## [ACTIVITY]
All entries are to be printed again exactly, with their images omitted.

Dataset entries

══════════

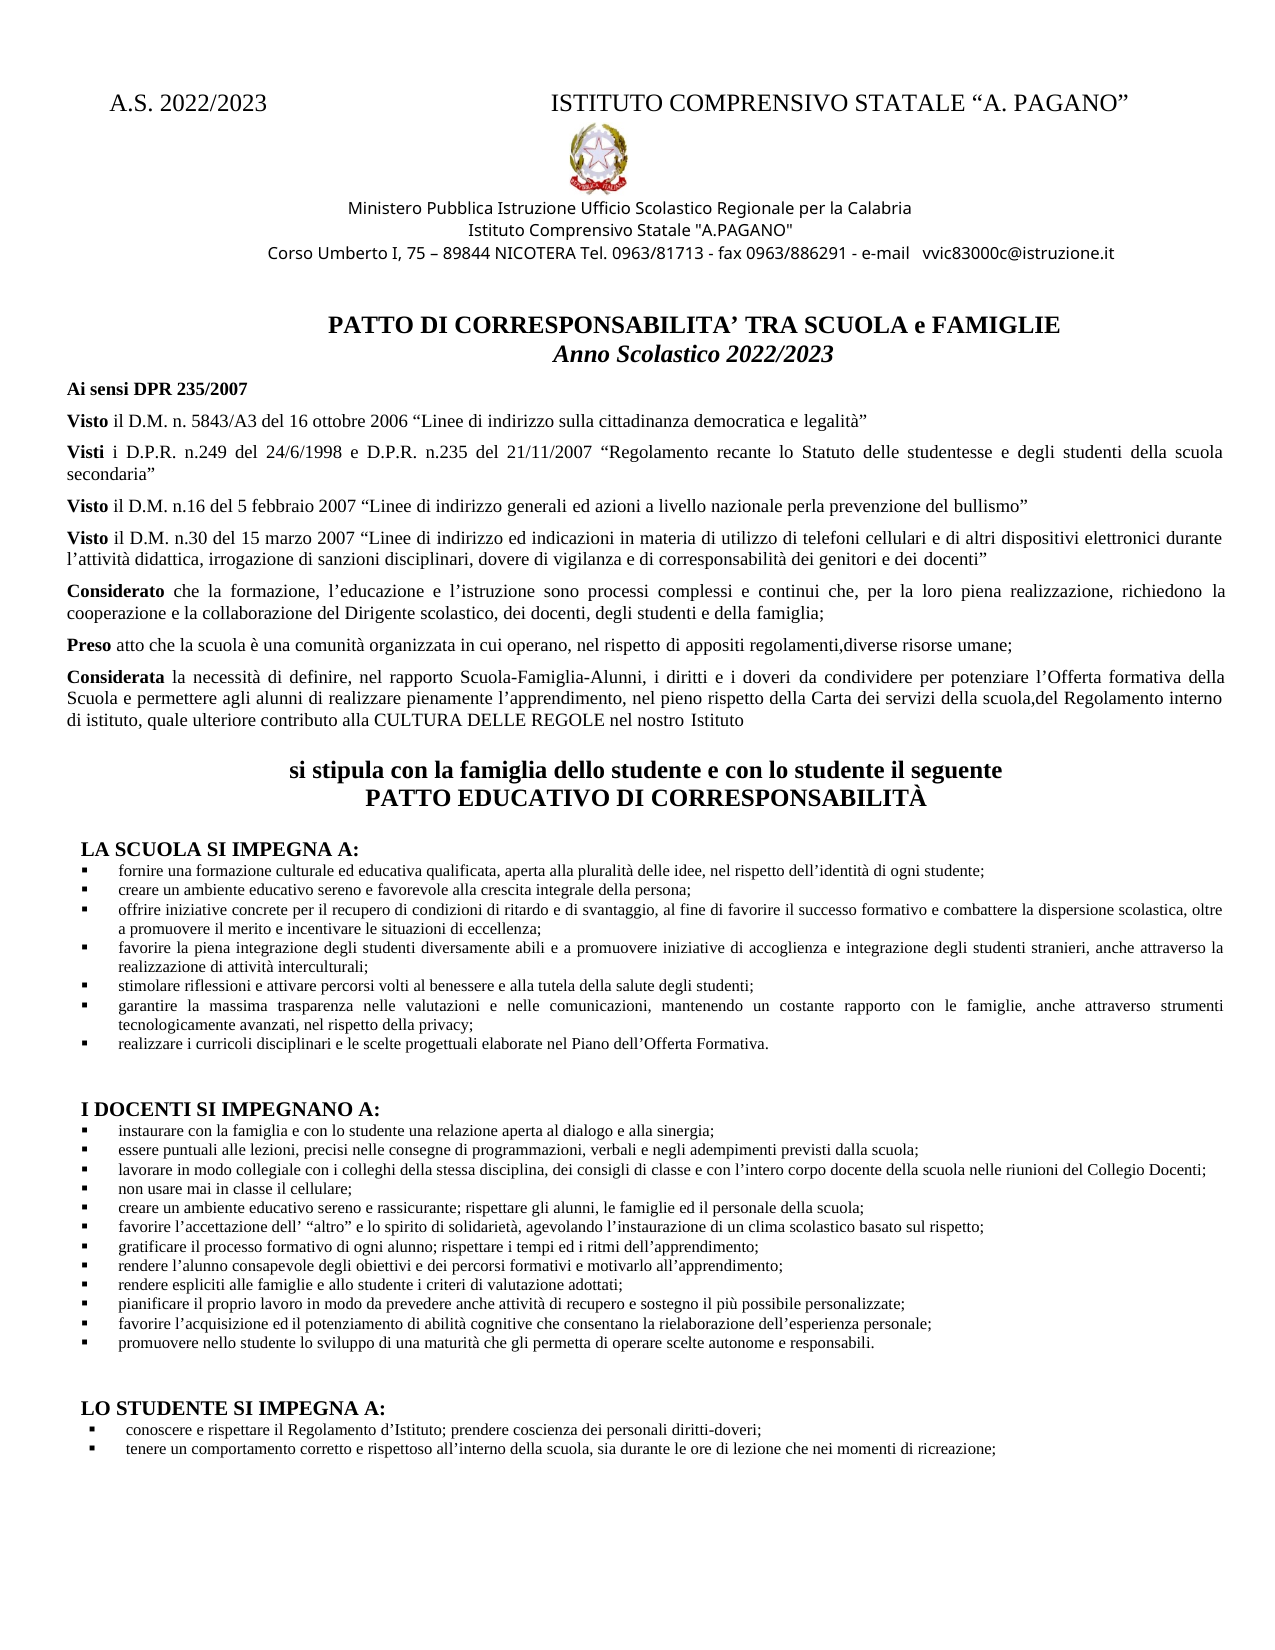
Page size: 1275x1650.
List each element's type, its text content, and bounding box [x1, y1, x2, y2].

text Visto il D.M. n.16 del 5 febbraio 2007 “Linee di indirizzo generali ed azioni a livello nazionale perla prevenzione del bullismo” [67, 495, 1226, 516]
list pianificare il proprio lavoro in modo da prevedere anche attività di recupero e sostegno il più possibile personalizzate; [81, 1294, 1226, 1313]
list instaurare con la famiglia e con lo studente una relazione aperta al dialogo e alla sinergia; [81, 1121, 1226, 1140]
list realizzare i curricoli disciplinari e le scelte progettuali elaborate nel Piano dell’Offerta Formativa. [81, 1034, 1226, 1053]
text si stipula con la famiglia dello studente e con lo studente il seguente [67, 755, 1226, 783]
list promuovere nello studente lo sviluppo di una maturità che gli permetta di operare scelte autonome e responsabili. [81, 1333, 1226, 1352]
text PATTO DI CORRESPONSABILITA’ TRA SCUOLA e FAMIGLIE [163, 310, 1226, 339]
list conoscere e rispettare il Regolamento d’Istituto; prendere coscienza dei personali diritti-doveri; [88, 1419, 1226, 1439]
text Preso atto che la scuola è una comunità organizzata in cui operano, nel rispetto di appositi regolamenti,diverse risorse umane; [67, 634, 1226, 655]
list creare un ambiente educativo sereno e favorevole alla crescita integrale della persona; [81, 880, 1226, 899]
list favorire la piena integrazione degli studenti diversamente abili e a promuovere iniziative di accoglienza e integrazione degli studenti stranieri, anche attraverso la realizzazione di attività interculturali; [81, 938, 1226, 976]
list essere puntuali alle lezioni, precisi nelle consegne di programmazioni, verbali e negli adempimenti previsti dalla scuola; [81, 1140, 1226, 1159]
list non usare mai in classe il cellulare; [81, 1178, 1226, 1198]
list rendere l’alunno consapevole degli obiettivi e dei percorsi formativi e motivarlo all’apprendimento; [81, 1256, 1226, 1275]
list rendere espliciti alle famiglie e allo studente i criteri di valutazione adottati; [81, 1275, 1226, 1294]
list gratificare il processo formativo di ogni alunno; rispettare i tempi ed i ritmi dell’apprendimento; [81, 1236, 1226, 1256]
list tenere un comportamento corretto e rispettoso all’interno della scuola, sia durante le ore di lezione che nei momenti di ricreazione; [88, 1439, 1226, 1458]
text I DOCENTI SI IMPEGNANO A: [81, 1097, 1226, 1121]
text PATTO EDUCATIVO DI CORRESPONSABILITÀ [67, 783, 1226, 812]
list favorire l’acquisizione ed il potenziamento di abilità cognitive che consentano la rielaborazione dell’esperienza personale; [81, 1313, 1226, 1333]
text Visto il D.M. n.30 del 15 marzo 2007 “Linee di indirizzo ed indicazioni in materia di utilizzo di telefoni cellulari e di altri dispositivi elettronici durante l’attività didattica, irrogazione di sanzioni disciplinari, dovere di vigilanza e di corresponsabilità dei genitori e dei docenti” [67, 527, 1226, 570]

══════════

## [OUTPUT FOR THIS TASK]
Page size: 1275x1650.
List each element's type, its text content, and bounding box [x1, y1, x2, y2].

text Visto il D.M. n.16 del 5 febbraio 2007 “Linee di indirizzo generali ed azioni a livello nazionale perla prevenzione del bullismo” [67, 495, 1226, 516]
list pianificare il proprio lavoro in modo da prevedere anche attività di recupero e sostegno il più possibile personalizzate; [81, 1294, 1226, 1313]
list instaurare con la famiglia e con lo studente una relazione aperta al dialogo e alla sinergia; [81, 1121, 1226, 1140]
list realizzare i curricoli disciplinari e le scelte progettuali elaborate nel Piano dell’Offerta Formativa. [81, 1034, 1226, 1053]
text si stipula con la famiglia dello studente e con lo studente il seguente [67, 755, 1226, 783]
list promuovere nello studente lo sviluppo di una maturità che gli permetta di operare scelte autonome e responsabili. [81, 1333, 1226, 1352]
text PATTO DI CORRESPONSABILITA’ TRA SCUOLA e FAMIGLIE [163, 310, 1226, 339]
list conoscere e rispettare il Regolamento d’Istituto; prendere coscienza dei personali diritti-doveri; [88, 1419, 1226, 1439]
text Preso atto che la scuola è una comunità organizzata in cui operano, nel rispetto di appositi regolamenti,diverse risorse umane; [67, 634, 1226, 655]
list creare un ambiente educativo sereno e favorevole alla crescita integrale della persona; [81, 880, 1226, 899]
list favorire la piena integrazione degli studenti diversamente abili e a promuovere iniziative di accoglienza e integrazione degli studenti stranieri, anche attraverso la realizzazione di attività interculturali; [81, 938, 1226, 976]
list essere puntuali alle lezioni, precisi nelle consegne di programmazioni, verbali e negli adempimenti previsti dalla scuola; [81, 1140, 1226, 1159]
list non usare mai in classe il cellulare; [81, 1178, 1226, 1198]
list rendere l’alunno consapevole degli obiettivi e dei percorsi formativi e motivarlo all’apprendimento; [81, 1256, 1226, 1275]
list rendere espliciti alle famiglie e allo studente i criteri di valutazione adottati; [81, 1275, 1226, 1294]
list gratificare il processo formativo di ogni alunno; rispettare i tempi ed i ritmi dell’apprendimento; [81, 1236, 1226, 1256]
list tenere un comportamento corretto e rispettoso all’interno della scuola, sia durante le ore di lezione che nei momenti di ricreazione; [88, 1439, 1226, 1458]
text I DOCENTI SI IMPEGNANO A: [81, 1097, 1226, 1121]
text PATTO EDUCATIVO DI CORRESPONSABILITÀ [67, 783, 1226, 812]
list favorire l’acquisizione ed il potenziamento di abilità cognitive che consentano la rielaborazione dell’esperienza personale; [81, 1313, 1226, 1333]
text Visto il D.M. n.30 del 15 marzo 2007 “Linee di indirizzo ed indicazioni in materia di utilizzo di telefoni cellulari e di altri dispositivi elettronici durante l’attività didattica, irrogazione di sanzioni disciplinari, dovere di vigilanza e di corresponsabilità dei genitori e dei docenti” [67, 527, 1226, 570]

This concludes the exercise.